- **Data listing**:
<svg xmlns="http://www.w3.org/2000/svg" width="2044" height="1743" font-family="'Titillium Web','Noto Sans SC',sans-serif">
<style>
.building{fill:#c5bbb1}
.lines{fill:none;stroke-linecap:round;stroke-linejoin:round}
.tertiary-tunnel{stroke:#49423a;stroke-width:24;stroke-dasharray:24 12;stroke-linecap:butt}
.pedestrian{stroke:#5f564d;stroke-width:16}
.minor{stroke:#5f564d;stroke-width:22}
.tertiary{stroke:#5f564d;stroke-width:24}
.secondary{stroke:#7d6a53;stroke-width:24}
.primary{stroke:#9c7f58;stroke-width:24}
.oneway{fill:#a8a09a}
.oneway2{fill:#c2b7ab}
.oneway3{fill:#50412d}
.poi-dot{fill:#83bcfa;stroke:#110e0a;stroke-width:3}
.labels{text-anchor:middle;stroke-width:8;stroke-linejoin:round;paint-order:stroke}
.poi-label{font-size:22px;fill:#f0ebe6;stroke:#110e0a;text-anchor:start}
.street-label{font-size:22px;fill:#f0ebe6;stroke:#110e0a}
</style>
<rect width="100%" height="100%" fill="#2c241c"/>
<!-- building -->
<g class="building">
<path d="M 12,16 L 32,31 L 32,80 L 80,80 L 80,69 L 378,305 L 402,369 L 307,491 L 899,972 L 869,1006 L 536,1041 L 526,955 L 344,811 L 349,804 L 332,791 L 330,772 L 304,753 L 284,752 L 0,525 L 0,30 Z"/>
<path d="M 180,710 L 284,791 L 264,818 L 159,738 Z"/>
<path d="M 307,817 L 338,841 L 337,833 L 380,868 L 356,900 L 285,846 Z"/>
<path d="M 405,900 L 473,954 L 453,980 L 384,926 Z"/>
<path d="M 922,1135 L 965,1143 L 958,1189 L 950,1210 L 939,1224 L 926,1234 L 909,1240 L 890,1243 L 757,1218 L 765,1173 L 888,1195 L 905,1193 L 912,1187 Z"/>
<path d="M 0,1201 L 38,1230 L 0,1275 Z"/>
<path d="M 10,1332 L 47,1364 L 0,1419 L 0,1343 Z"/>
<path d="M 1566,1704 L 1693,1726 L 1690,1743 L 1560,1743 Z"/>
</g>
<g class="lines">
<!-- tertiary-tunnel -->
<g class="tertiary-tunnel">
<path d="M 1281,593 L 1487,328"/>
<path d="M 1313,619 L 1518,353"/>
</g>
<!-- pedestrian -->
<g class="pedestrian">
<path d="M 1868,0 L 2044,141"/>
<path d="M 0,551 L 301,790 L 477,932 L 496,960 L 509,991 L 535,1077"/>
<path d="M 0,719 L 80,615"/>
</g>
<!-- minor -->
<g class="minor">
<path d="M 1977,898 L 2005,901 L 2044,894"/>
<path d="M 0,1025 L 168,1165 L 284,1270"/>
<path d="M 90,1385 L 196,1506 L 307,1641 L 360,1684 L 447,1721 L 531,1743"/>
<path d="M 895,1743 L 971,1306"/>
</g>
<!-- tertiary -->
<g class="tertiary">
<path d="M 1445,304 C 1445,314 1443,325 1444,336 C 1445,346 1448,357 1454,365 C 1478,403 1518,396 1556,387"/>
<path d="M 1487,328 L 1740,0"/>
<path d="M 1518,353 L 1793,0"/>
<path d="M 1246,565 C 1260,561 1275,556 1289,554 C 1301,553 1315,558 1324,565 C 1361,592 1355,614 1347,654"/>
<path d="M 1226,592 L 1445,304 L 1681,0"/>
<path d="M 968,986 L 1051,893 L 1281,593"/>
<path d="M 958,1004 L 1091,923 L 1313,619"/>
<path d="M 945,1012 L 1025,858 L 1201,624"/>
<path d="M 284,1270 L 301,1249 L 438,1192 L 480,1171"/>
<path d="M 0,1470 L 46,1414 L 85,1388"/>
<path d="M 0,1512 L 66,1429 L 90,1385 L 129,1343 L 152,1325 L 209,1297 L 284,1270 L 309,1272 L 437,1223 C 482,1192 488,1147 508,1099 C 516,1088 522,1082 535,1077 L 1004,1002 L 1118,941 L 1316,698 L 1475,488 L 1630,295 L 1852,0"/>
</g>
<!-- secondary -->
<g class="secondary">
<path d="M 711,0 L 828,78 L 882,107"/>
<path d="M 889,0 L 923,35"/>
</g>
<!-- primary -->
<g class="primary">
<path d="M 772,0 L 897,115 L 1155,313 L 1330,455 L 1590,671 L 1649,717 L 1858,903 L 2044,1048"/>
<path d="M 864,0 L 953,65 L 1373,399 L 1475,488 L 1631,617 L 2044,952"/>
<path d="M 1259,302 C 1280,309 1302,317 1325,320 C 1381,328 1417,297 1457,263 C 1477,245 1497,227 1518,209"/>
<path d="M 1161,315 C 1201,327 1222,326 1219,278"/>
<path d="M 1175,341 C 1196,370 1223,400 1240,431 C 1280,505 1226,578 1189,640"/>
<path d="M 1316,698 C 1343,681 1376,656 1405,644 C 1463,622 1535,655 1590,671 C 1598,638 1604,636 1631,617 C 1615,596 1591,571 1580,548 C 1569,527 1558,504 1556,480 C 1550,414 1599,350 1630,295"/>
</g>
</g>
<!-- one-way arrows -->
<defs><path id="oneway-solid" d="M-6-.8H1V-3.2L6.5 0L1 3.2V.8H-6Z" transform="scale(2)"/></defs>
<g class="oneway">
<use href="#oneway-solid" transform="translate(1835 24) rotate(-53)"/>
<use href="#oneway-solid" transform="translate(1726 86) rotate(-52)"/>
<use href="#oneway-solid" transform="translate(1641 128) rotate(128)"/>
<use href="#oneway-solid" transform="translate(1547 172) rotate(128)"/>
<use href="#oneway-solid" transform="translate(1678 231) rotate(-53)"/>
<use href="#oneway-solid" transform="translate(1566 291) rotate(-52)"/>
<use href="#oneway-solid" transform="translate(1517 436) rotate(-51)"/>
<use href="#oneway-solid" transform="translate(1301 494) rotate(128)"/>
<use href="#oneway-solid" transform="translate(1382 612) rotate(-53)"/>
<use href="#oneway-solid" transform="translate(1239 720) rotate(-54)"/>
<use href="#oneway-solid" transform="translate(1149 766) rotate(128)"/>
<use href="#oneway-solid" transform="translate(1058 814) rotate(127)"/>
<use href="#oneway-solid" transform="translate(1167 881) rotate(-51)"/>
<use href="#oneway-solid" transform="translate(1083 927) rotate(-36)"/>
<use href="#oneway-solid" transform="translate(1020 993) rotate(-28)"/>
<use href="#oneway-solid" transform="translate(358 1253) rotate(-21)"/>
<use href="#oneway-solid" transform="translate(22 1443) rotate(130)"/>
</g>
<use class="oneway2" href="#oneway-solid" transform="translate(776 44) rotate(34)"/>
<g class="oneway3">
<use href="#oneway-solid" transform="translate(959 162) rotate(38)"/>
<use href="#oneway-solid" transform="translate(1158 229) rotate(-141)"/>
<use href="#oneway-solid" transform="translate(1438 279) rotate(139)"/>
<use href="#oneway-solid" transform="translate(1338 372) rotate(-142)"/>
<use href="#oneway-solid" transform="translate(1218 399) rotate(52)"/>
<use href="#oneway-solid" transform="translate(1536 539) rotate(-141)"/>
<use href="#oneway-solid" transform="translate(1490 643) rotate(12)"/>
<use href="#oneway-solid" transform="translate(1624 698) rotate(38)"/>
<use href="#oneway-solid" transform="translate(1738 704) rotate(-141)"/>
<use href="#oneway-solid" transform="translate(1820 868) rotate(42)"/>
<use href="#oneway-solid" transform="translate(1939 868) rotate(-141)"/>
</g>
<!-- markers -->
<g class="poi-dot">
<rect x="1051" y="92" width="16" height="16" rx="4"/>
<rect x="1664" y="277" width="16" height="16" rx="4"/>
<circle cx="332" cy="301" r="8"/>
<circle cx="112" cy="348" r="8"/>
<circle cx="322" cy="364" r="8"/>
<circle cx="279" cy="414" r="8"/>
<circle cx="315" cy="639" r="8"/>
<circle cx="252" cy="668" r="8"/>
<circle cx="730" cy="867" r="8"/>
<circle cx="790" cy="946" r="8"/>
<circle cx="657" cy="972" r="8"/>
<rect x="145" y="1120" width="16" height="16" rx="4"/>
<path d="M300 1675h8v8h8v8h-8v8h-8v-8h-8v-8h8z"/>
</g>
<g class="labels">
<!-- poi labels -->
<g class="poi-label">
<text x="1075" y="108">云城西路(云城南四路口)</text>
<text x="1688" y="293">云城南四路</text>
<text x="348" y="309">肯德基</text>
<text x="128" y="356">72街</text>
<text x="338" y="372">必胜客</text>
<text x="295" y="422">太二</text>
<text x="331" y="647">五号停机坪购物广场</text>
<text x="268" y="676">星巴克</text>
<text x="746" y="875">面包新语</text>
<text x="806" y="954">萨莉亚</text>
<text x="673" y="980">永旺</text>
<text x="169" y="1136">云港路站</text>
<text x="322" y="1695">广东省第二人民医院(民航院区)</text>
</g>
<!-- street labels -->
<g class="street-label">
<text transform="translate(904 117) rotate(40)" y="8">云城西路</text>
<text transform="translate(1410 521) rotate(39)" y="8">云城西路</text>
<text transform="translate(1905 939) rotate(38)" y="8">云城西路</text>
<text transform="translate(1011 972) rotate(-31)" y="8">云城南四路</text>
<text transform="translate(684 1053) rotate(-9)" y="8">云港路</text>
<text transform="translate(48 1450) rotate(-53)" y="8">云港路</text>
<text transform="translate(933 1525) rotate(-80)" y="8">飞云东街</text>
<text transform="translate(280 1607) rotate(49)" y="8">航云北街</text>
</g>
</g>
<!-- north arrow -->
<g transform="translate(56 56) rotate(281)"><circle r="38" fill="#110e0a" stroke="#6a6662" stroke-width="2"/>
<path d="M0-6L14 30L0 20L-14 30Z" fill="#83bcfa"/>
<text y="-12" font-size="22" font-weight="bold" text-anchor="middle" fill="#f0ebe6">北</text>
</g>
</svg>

- **Work to be completed**: Work out how many lines of the records contain the word "middle", and give only that number.

- **Written response**: 2